Años después, siendo ya entrenador del Dream TeamCruyff echó por tierra su propia leyenda. «Con todas las letras se lo dije: Hijo de puta», admitió el holandés rememorando aquella tarde de 1977. Pero el «¡Manolo, marca ya!» no desapareció, no desaparece, del imaginario barcelonista. Clares, un goleador de los de antes, trabajador infatigable del área, fue el protagonista involuntario precisamente una tarde en que no marcó, pero que marcó su nombre para siempre.

LA CAÍDA
A partir de aquel domingo llegó el derrumbe. El Barça, que salió de aquella jornada 21 líder y con un punto de ventaja sobre el Atlético de Madrid, cosechó tres empates y tres derrotas consecutivas en las siguientes seis jornadas, descolgándose a cuatro puntos del equipo colchonero, a la postre campeón. El veinte de marzo, en Burgos, acabó por hundirse en todos los órdenes aquel equipo de Michels, en otra histórica jornada concluida en una discoteca de Madrid… Pero, como si de un Titanic se tratase, el hundimiento en seis actos lo fue sufriendo ante Salamanca (2-0), Athletic (0-2), Atlético (1-1), Hércules (2-2), Sevilla (3-3) y Burgos (1-0). Curiosamente, en El Helmántico y en el Rico Pérez, Juanito Barrios, dos ex jugadores del Barça, fueron protagonistas con sus goles de la caída de aquel líder con los pies de barro. Ironías del destino.

EL ESCENARIO
La expulsión de Cruyff, el escándalo del Camp Nou, la sanción de tres partidos al holandés, el escarnio sufrido por el Barça, fueron vistos entonces y son recordados ahora como un ataque del ‘centralismo’ a una Catalunya que bramaba por la restauración de la Generalitat, que el once de septiembre reunió a más de un millón de personas en las calles de Barcelona reclamando el Estatut y que se sentía víctima de una opresión que ahogaba su personalidad. Aquel seis de febrero, los agresores de Melero Guaza no fueron jovenzuelos ultras bajo la bandera de un hooliganismo que no existía en España, sino aficionados de mediana edad que incluso argumentaron su acción.

«Le cacé bien, yo le di el puñetazo mejor colocado. Sentí un relajamiento inmenso. Me dije: ya está. De acuerdo, no era correcto, pero son ya muchos años de mafia contra el Barça, de dictadura contra Catalunya. ¿Por qué tuvo que expulsar a Cruyff aquí en casa?
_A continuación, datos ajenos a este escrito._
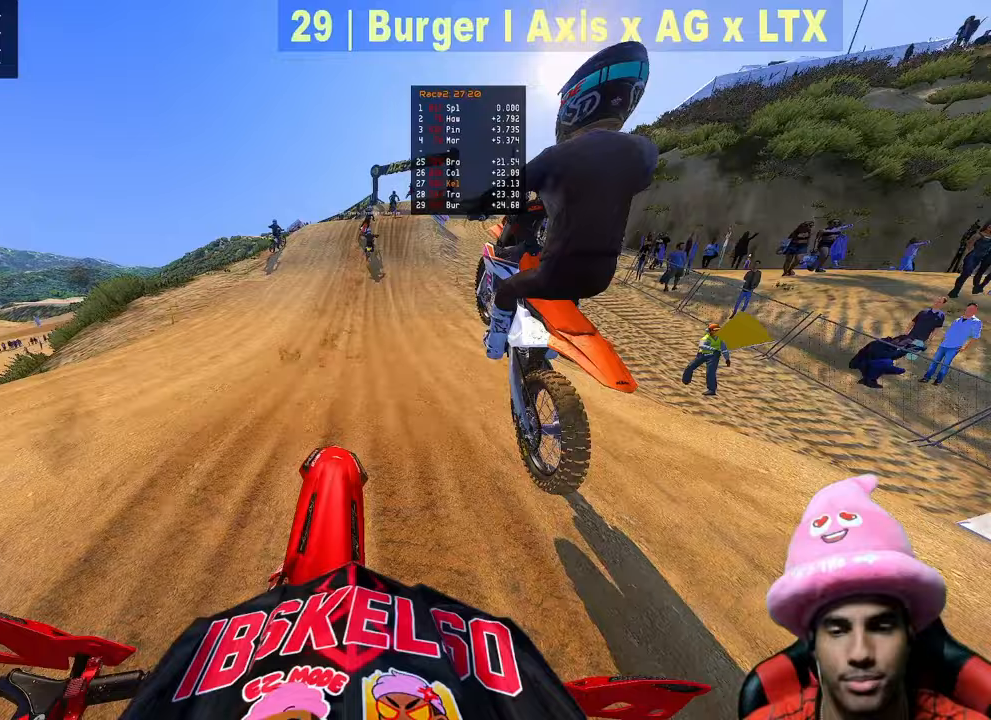
{"buttons": ["R2"], "left_stick": "up-right", "right_stick": "up-left", "events": [[300, "left_stick", "up-right"]]}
Vengué una ofensa a Cruyff. ¿Cuándo va a invitar el señor Montal a Porta (presidente de la Federación) al Camp Nou? Tenemos preparadas para él y para Plaza (presidente Comité de Árbitros) dos sogas que colgarán del dedo de Colón». Son algunas de las palabras, declaradas a la desaparecida revista Don Balón, de quien saltó al campo a linchar a Melero Guaza.
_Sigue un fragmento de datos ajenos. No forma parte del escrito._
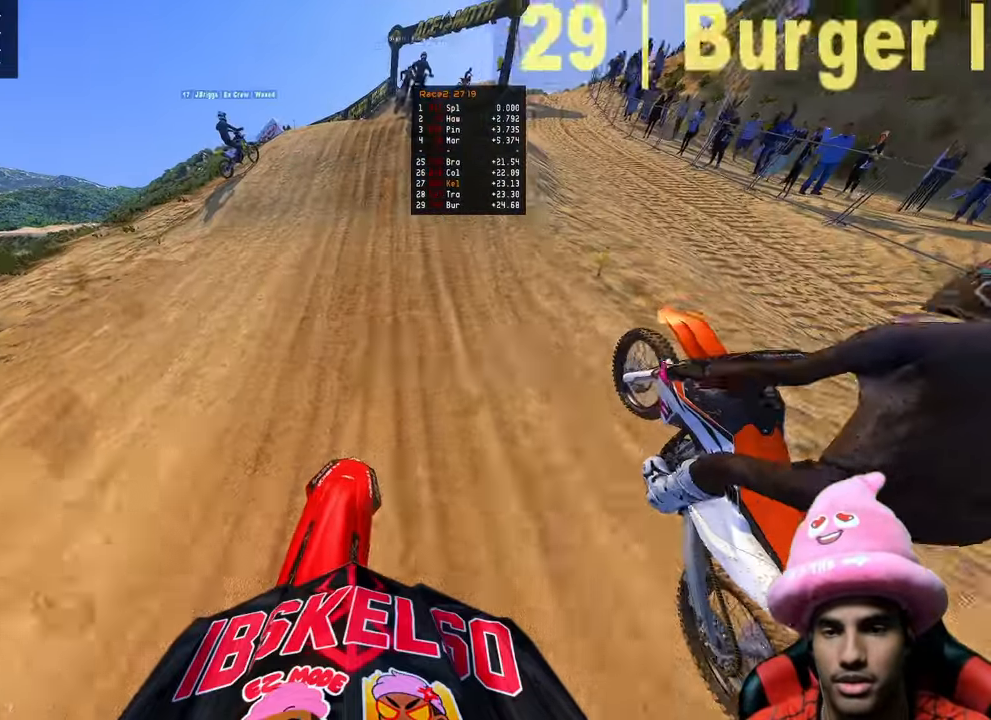
{"buttons": ["R2", "R3"], "left_stick": "up", "right_stick": "up-left", "events": [[267, "R3", "down"], [267, "left_stick", "up"], [367, "R3", "up"], [433, "R3", "down"]]}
Campo: Camp Nou, 80.000 espectadores.
Árbitro: Ricardo Melero Guaza. Amonestó a Mora y Castronovo. Expulsó (75′) a Cruyff.
FC Barcelona: Mora, Ramos, Migueli, Olmo, Amarillo, Neeskens, Sánchez, Asensi, Marcial (Rexach 69′), Cruyff y Clares.
CD Málaga: Meléndez, Aráez, Vavá, Popó, Laguna, Vilanova, Cervera (Aicart 69′), Vílchez, Castronovo, Requejo y Esteban.
Goles: 1-0, Cruyff (18′). 1-1, Esteban (34′). 2-1, Neeskens (59′).